Was it the one where at the end of the last century the luxurious yacht Standart was built by order of the Emperor Alexander III, your great-grandfather?
That’s right, but the ship was launched by Nicholas II, who by that time succeeded to the throne after his father. Together with his wife, the Empress Alexandra Feodorovna, and little Olga, they left the harbour of Copenhagen for the Scottish port of Lys, first on a test sail, and then at full steam went to Paris, where the ceremony of consecrating the Alexander III bridge, generously donated to France by Russia in connection with the conclusion of important agreements, took place.
And what changes then happened in your life?
In 1962 I met my second husband Finn Larsen, a Dane. We have a daughter, Vivian, and a son, Peter. At first, I was a housewife, then I studied as a jeweller and got a job in a large women’s clothing boutique Fønsbek as a seller in the imitation jewellery department, and later, in January 1964, I passed a competition and was hired as a telephone operator for an international line in the large metropolitan telephone company KTAS.
But the happiness in my second marriage was short-lived, because my husband eventually became interested in both wine and ladies. And someday, with three children in my arms, I had to part with him. I moved to Albertslund, not far from the capital city, where I got a job at the Post kontor & Telegraf postal office.
And there you met your future husband Aage Nielsen, with whom you have been living happily for over 40 years, right?

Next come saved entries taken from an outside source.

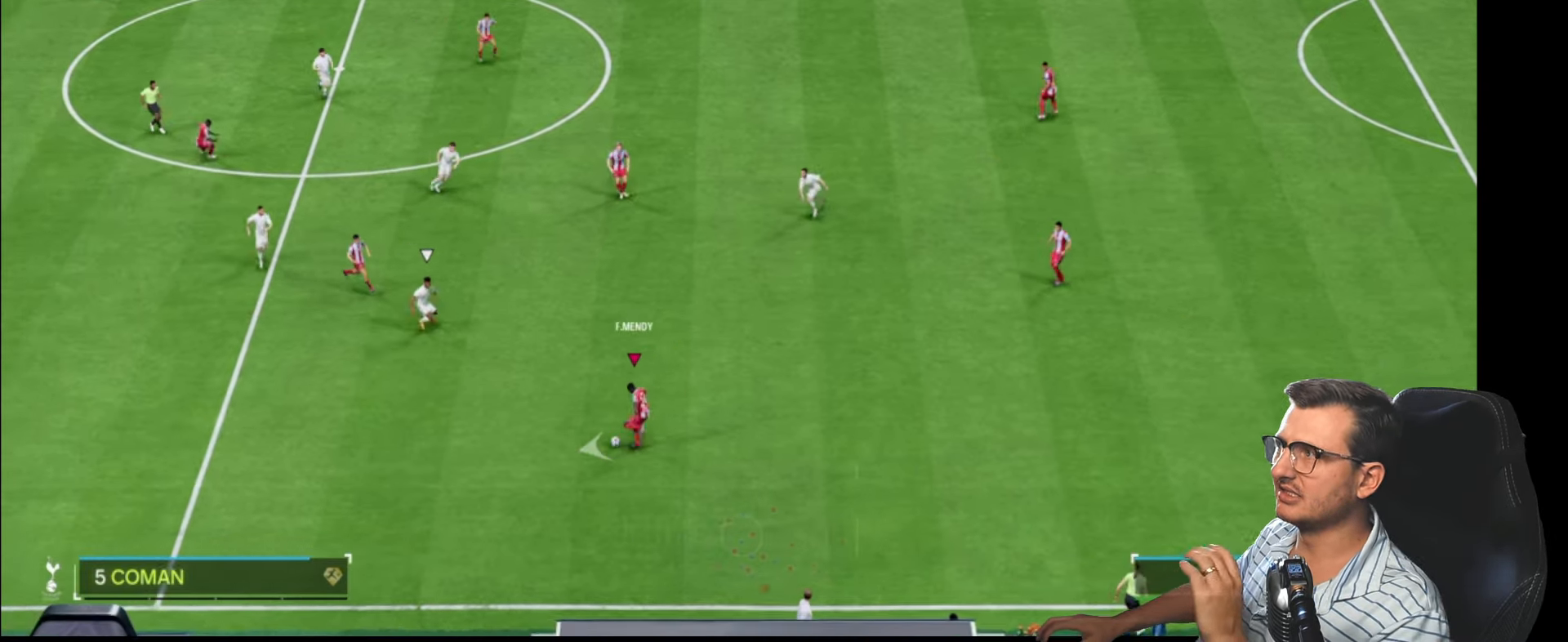
{"buttons": ["R1"], "left_stick": "down-left", "right_stick": "center", "events": [[317, "R1", "down"]]}
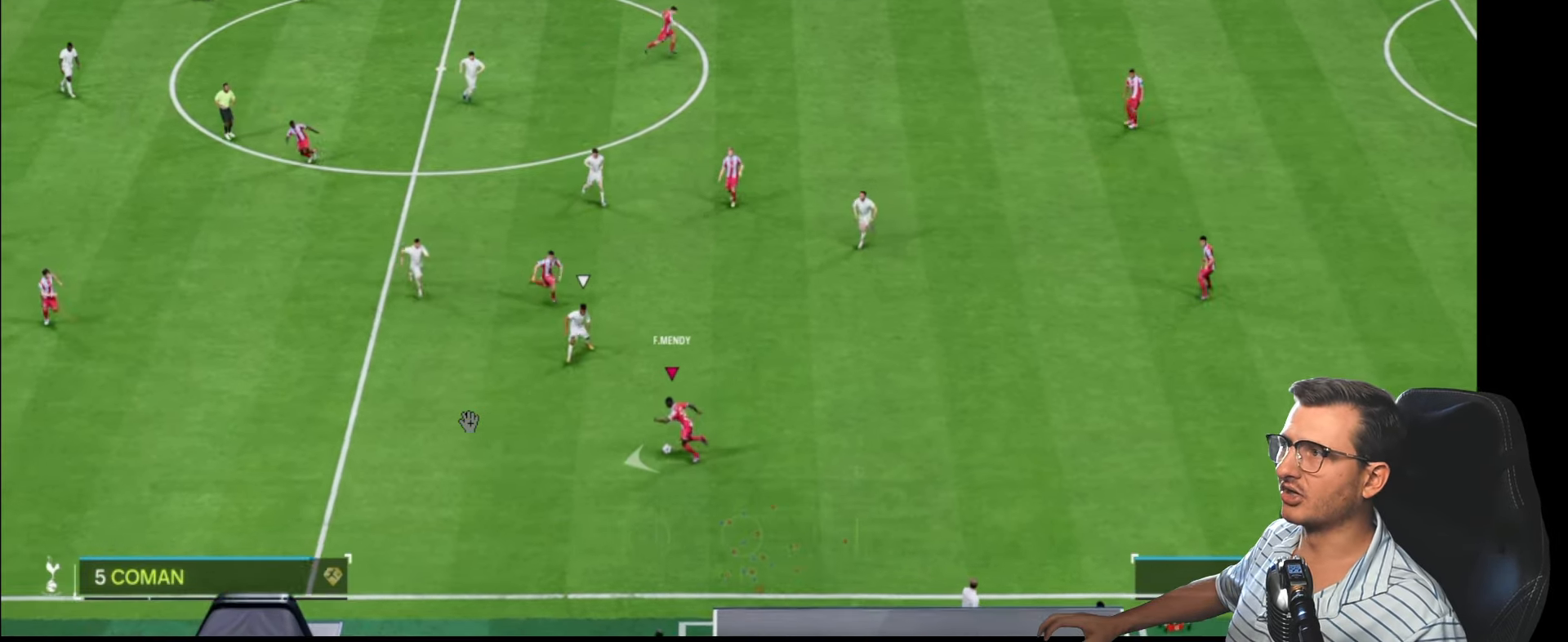
{"buttons": ["CROSS", "L1"], "left_stick": "left", "right_stick": "center", "events": [[67, "left_stick", "left"], [400, "R1", "up"], [417, "CROSS", "down"], [417, "L1", "down"]]}
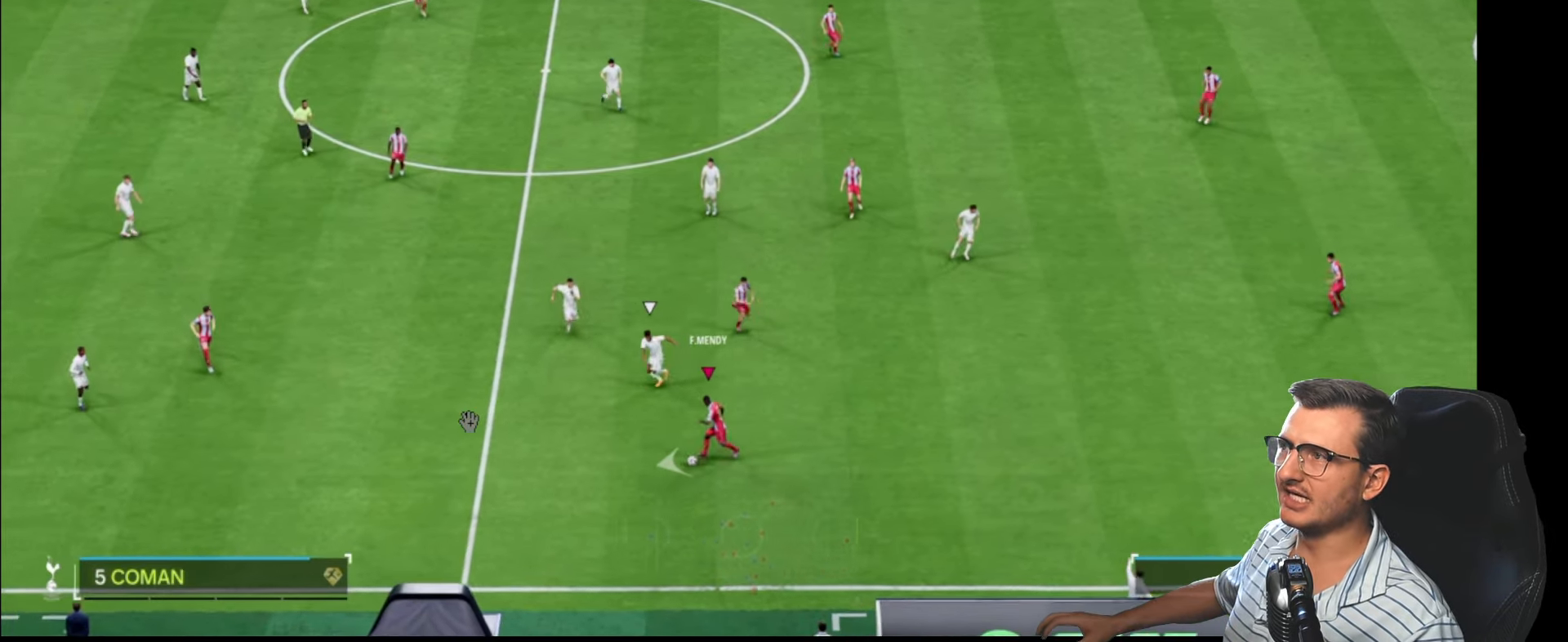
{"buttons": [], "left_stick": "up-left", "right_stick": "center", "events": [[17, "CROSS", "up"], [50, "L1", "up"], [267, "left_stick", "center"], [500, "left_stick", "up-left"]]}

Yes, you are right. After my divorce in 1973, I had never dreamed of meeting such an intelligent, charming knight that fate had given me. And although Aage is much younger than me, he won my heart with a storm of feelings! Love is manifested by deeds, and Aage, without hesitation, moved in with me, helped raise three children. Love works wonders!
In 1978 we bought this villa, and in 1981 our daughter Vibeke was born, and we got married. Since then we have been living in happiness.
I noticed that you have two birch trees in your garden, and in the kitchen there is a green oilcloth with chamomile flowers on the table, at which the whole family must like to drink tea in a very Russian manner with apple jam, which you make from apples that you pick in your garden. Which is no longer Danish. Did you get these genes from your grandmother?
Yes, these are my Russian roots, and I am proud of them. Birch trees were the first thing we planted when we bought a house. And this is in memory of my grandmother, who loved her homeland very much, yearned for it and even emigrated from Denmark to Canada, because that country, due to its nature, very much reminded her of Russia. The same endless expanses, birch trees, harsh winters, wolves, which, as I remember, sometimes howled at night near our first estate at Toronto. She dived into nostalgia, and it can be seen from the pictures. And her last painting finished in 1959 is called Russian Easter Table.
What does lineal relation with the Russian royal Romanov dynasty mean to you?
Good question. What is important is not the external, but what values you carry inside: moral, family, spiritual values, and what you pass on to your children, grandchildren, great-grandchildren. Can you instill in them respect for their roots, for the history of the great family, love for Russia? At least, they are interested in it.
If a good wizard could fulfil your three cherished dreams, what would you wish for?
I would ask for some health and to see again the beauty of the palaces near St. Petersburg, especially Gatchina, where my grandmother Olga grew up. And to hear the Kremlin chimes on the Red Square. These are my deepest desires!